Towards robust and specific enzymatic oxidation of hydrocarbons

Selective hydroxylation/epoxidation of hydrocarbons generates useful chiral intermediates for the production of high value chemicals. The use of mono-oxygenase enzymes to add functional groups in a regio-and stereo-selective manner has the benefits of specificity, with yields in high enantiomeric excess. Two enzymes were investigated with a view to developing a robust and specific biocatalyst for the mono-oxidation of hydrocarbons; the membrane bound alkane hydroxylase from Pseudomonas oleovorans and the soluble cytochrome P450 BM3 from Bacillus megaterium. A histidine tag was engineered to the C-terminus of the alkane hydroxylase in an attempt to isolate it for structural characterisation. Despite successful insertion of the his tag and good protein expression solubilisation and isolation proved unsuccessful. Therefore, the strategy was altered to focus on the more robust and soluble cytochrome P450 BM3. Cytochrome P450 BM3 was analysed for activity with various alkenes and styrene and the reaction products were determined by gas chromatography and mass spectrometry (GC/MS). A point mutant, BM3F87G, was then expressed and purified, and analysed with the same substrates.
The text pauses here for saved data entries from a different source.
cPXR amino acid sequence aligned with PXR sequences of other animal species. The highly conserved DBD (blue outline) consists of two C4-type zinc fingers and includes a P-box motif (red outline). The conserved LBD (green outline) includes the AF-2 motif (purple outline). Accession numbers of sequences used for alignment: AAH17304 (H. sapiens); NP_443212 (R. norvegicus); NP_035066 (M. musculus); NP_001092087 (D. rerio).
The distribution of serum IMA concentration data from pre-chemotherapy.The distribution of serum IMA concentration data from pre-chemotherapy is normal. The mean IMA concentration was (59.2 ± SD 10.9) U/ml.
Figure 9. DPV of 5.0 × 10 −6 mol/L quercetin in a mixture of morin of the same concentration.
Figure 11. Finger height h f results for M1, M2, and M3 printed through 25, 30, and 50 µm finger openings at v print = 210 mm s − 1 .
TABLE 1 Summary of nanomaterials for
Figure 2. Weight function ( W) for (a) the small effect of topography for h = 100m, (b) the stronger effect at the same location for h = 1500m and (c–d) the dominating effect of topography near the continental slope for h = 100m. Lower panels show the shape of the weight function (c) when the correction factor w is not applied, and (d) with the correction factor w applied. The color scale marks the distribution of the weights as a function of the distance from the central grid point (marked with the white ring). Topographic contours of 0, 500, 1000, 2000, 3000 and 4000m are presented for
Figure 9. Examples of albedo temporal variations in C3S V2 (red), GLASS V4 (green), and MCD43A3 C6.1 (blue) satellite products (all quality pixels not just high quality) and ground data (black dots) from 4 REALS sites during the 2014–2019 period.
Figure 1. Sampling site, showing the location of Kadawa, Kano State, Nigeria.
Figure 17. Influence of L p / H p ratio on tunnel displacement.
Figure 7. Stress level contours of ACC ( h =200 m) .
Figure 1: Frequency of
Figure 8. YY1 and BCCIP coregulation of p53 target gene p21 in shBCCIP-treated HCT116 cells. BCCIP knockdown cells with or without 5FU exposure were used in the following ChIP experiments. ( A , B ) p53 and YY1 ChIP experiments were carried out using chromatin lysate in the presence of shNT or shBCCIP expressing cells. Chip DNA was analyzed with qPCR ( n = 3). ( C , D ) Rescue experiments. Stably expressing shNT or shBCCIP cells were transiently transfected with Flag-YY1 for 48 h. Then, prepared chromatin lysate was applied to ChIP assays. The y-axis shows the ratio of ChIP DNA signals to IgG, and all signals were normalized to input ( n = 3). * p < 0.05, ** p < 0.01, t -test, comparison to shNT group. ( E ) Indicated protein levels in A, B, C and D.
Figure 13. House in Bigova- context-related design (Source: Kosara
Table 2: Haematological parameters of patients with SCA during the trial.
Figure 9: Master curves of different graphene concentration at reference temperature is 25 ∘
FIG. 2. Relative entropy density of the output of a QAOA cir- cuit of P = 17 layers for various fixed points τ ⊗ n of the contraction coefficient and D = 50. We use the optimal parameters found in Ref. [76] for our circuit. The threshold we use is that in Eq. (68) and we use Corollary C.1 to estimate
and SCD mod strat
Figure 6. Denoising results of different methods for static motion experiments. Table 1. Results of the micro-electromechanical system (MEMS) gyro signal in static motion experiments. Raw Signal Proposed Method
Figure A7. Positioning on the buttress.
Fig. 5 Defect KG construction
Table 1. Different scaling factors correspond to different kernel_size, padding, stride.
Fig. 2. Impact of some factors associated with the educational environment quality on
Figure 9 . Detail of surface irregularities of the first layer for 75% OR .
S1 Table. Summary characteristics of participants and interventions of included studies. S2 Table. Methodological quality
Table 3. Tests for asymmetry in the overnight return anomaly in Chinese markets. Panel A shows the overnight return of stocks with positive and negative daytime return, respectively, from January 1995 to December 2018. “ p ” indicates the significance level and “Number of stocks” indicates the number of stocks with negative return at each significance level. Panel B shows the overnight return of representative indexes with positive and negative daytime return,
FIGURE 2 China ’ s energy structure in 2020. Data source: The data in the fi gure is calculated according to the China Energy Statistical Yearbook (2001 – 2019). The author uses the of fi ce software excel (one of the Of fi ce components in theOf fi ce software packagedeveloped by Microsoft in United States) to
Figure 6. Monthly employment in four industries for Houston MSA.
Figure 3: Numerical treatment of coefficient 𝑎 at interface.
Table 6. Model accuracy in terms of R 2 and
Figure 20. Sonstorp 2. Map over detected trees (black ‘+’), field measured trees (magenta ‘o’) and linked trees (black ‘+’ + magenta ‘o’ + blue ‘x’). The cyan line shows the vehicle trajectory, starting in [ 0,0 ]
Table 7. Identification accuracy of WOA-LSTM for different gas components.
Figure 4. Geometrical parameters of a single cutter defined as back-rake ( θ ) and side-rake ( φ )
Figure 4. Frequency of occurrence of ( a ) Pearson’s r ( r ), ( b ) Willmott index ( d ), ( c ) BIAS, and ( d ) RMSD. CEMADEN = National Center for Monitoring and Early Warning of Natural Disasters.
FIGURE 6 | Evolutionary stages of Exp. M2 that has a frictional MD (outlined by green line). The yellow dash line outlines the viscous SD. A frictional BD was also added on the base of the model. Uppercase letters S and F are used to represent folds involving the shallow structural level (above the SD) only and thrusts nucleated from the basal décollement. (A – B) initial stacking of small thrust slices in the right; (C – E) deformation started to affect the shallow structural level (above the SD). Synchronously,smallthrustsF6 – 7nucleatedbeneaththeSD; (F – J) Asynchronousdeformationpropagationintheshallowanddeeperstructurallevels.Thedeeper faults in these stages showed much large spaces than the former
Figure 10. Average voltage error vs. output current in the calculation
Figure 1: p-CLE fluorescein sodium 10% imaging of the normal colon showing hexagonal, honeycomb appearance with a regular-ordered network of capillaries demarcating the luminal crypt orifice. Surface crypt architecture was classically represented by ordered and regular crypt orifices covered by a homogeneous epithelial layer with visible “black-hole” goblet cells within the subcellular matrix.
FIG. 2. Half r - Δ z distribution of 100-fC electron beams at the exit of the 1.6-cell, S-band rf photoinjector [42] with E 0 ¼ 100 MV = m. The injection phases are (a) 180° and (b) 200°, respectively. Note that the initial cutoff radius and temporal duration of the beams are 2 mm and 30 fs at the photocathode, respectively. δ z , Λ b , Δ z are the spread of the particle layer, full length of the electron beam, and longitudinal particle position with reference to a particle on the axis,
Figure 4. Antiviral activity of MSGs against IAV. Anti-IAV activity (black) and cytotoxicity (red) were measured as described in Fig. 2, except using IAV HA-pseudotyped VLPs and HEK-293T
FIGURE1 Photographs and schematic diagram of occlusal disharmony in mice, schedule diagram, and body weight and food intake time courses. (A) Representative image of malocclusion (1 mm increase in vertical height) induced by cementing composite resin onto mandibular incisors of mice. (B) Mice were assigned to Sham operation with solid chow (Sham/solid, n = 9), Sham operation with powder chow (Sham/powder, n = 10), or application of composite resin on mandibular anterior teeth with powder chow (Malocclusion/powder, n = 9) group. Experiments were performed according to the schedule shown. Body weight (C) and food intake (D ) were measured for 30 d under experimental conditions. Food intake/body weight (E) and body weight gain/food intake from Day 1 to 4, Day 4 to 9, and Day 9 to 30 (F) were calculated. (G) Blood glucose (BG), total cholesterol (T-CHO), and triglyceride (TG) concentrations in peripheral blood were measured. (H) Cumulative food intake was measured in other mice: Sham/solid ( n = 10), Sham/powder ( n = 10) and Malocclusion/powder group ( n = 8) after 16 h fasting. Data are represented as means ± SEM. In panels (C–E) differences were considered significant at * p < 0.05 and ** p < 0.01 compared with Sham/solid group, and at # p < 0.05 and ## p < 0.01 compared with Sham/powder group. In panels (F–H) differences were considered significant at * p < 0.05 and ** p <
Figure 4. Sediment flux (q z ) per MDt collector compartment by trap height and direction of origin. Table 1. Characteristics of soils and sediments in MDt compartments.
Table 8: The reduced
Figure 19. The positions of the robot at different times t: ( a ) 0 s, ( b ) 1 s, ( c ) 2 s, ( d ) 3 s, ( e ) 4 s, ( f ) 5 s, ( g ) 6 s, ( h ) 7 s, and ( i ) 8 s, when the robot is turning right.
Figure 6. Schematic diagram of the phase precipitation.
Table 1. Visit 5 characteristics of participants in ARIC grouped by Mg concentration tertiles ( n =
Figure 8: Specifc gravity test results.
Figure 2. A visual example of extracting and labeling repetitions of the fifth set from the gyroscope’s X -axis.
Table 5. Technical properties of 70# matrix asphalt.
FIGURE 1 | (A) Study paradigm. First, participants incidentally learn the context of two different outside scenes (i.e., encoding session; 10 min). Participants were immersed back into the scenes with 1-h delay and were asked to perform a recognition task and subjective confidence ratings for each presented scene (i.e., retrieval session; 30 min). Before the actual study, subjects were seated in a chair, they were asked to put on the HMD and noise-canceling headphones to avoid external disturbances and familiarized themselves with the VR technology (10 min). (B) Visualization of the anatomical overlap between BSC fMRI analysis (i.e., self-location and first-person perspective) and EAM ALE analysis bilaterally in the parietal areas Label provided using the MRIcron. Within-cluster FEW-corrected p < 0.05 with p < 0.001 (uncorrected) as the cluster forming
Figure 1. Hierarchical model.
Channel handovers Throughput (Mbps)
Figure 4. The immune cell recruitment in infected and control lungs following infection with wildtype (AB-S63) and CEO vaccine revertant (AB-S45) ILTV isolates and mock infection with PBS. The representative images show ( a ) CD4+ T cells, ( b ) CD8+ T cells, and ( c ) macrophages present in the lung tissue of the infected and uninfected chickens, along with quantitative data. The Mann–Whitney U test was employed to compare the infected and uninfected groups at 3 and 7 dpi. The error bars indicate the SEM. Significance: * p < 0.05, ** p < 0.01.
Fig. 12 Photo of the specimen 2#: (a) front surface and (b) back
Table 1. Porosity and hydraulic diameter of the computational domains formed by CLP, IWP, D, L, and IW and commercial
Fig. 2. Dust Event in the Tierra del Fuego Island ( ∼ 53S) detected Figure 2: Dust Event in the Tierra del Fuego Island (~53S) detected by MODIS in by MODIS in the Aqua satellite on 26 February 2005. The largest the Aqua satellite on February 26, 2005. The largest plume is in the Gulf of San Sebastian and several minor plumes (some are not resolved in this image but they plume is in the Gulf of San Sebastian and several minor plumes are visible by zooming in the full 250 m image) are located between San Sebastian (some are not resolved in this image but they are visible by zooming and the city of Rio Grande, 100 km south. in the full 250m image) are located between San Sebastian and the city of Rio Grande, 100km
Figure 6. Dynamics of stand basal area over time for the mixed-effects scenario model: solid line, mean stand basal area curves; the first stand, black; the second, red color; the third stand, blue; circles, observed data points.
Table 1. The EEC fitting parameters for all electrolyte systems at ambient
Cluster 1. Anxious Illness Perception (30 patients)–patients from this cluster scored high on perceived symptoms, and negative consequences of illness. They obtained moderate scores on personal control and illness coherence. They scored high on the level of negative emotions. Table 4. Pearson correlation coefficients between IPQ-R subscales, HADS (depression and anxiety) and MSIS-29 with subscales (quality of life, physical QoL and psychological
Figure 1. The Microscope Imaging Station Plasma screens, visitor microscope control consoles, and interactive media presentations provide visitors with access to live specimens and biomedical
The mutant demonstrated increased activity towards these non-natural substrates and a reduction in regio-selectivity. The mutant also showed an increase in enantio-selectivity with a preference for R-styrene oxide. A number of cysteines were then engineered into the heme domain of P450 BM3 to allow for attachment of photo-sensitive agents to enable light-induced electron transfer. The mutants did not appear to alter the enzymes ability to bind fatty acid; neither did they alter the enzymes redox potential to any large degree. Initial tests showed that three of the mutated cysteines were solvent accessible and available for attachment of photo-sensitive thiol modifying agents.